Living... comfortably. William works at the successful company called Delos and lives a life of relative luxury.
Visiting... the expansive Western theme park Westworld. The immersive park is full of realistic looking android “hosts” who inhabit the world and act out various narratives within it. The guests are free to kiss, kill, and interact with the hosts however they wish. Although the park is full of violence and aggression, the hosts can’t actually hurt the human guests.
Profession... Executive Vice President of the Delos company. William’s high-powered career allows him to afford a trip to Westworld, which is accessible only to the uber wealthy. His company also owns a share of the park.
Interests... storytelling. William’s always been fascinated by stories. As he explains, “The only thing I had when I was a kid were books. I used to live in them. I used to go to sleep dreaming I'd wake up inside one of them 'cause they had meaning.” While other guests are happy to use Westworld as their personal playground, William is curious about the detailed “narratives” at play within the park.

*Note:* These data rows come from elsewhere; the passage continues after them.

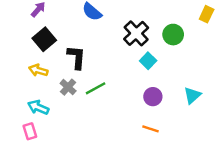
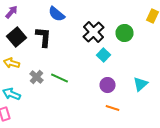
black L-shape: (76, 57) -> (44, 37), moved
green line: (96, 88) -> (60, 78), turned 54
orange line: (150, 129) -> (112, 108), moved

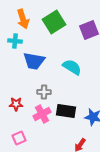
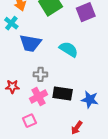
cyan cross: (15, 41) -> (11, 23), turned 32
pink square: (19, 138) -> (29, 121), moved

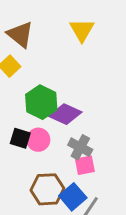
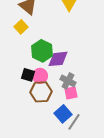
purple diamond: (65, 114) -> (58, 59), turned -30
brown hexagon: (47, 189) -> (41, 92), moved

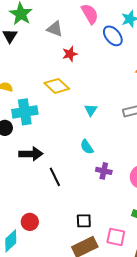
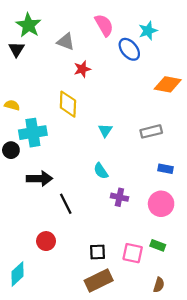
yellow diamond: (57, 86) -> (68, 104), turned 50
red circle: (30, 222) -> (46, 241), moved
pink square: (116, 237) -> (133, 253), moved

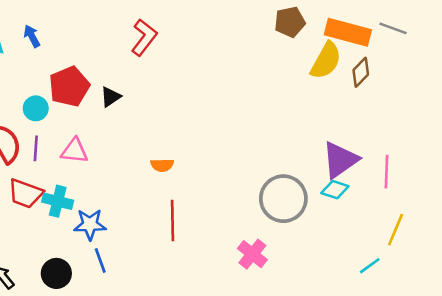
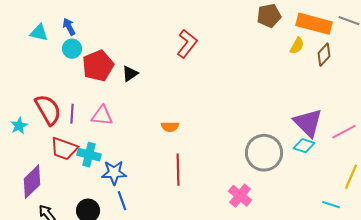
red L-shape: (144, 37) -> (187, 44), moved
yellow semicircle: (326, 61) -> (297, 46), size x0.6
cyan circle: (36, 108) -> (72, 49), moved
purple triangle: (340, 160) -> (308, 123), turned -40
pink line: (387, 172) -> (344, 132), turned 60
cyan line: (370, 266) -> (331, 205), turned 54

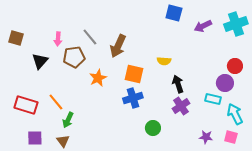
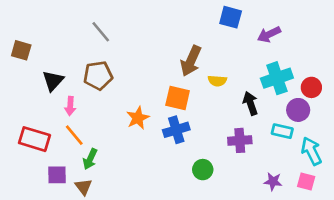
cyan cross: (236, 24) -> (277, 78), moved
gray line: (90, 37) -> (101, 32), moved
pink arrow: (58, 39) -> (70, 106), moved
brown arrow: (118, 46) -> (191, 61), moved
orange star: (98, 78) -> (138, 118), moved
black arrow: (178, 84) -> (250, 103), moved
purple cross: (181, 106) -> (240, 140), turned 30
purple square: (35, 138) -> (57, 175), moved

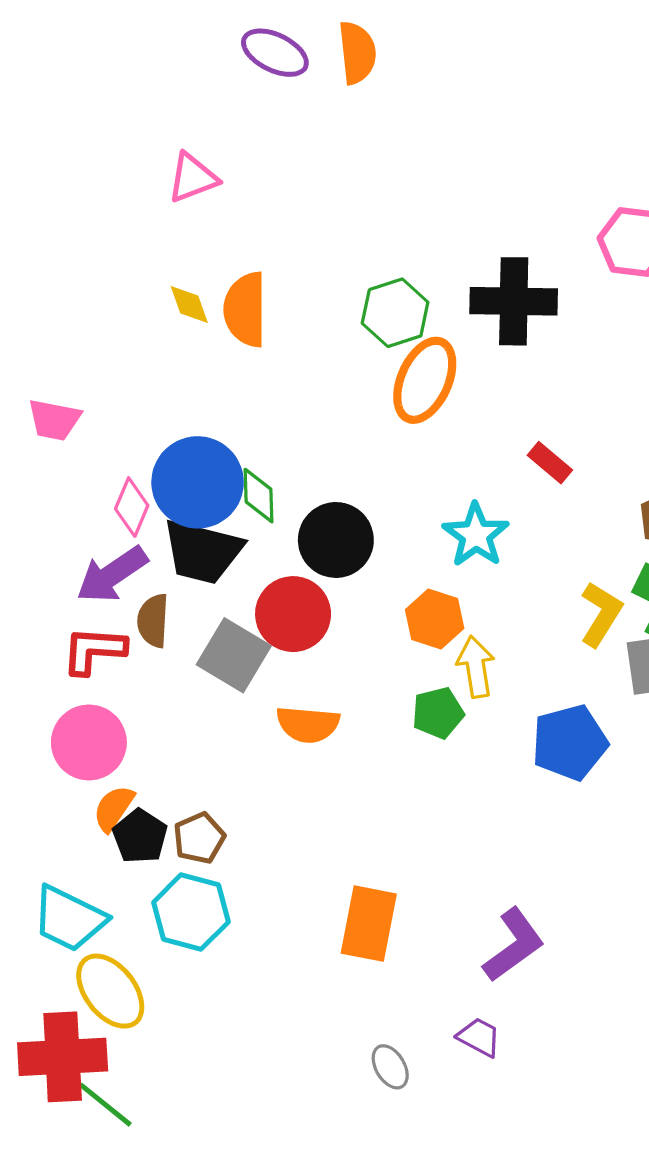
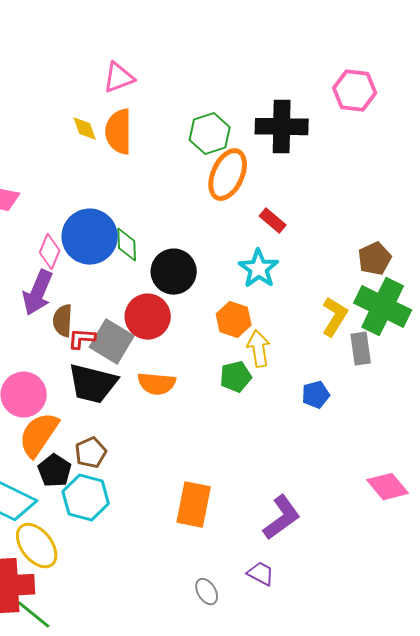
pink triangle: (193, 178) -> (119, 78), moved
red rectangle: (550, 463) -> (273, 221), moved
black trapezoid: (202, 552) -> (93, 384), moved
purple arrow: (112, 575) -> (38, 293), turned -33
red L-shape: (94, 650) -> (82, 339), moved, size x0.7
blue pentagon: (570, 742) -> (316, 395), size x0.6
orange semicircle: (114, 808) -> (39, 435), size x1.6
black pentagon: (140, 836) -> (55, 471), moved

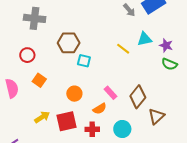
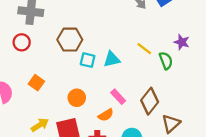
cyan triangle: (144, 39) -> (112, 59), moved
yellow line: (123, 49) -> (144, 49), moved
red circle: (27, 55) -> (22, 42), moved
green semicircle: (169, 64) -> (166, 61), moved, turned -133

He wants to find out what they mean.
Relationship Status... engaged. In fact, William’s trip to Westworld is designed as his bachelor party. He’s taken there by his soon-to-be brother-in-law Logan, who is a Westworld regular. Assertive Logan wants William to indulge in all of park’s pleasures, but William would prefer to stay faithful to his future wife Juliet.
Challenge... finding his voice. William isn’t one to stand up for himself. When they first arrive at the park, he lets Logan push him around and bully him for refusing to sleep with a host. But the more time he spends in Westworld, the more he starts to find his voice. That’s particularly true once he meets Dolores, a beautiful host with a thoughtful demeanor whom he feels compelled to protect.
Personality... soft-spoken, intellectual, and kind. Timid, bookish William is more of a lover than a fighter. He’s a fundamentally moral and empathetic person who’s inherently uncomfortable with a world as aggressive as Westworld. But William has a romantic side and when allowed to play the hero, he gets swept up in the excitement of it. Intellectually he knows the park isn’t real, but once he has a taste of the power and freedom it offers him, he finds it hard to let that go.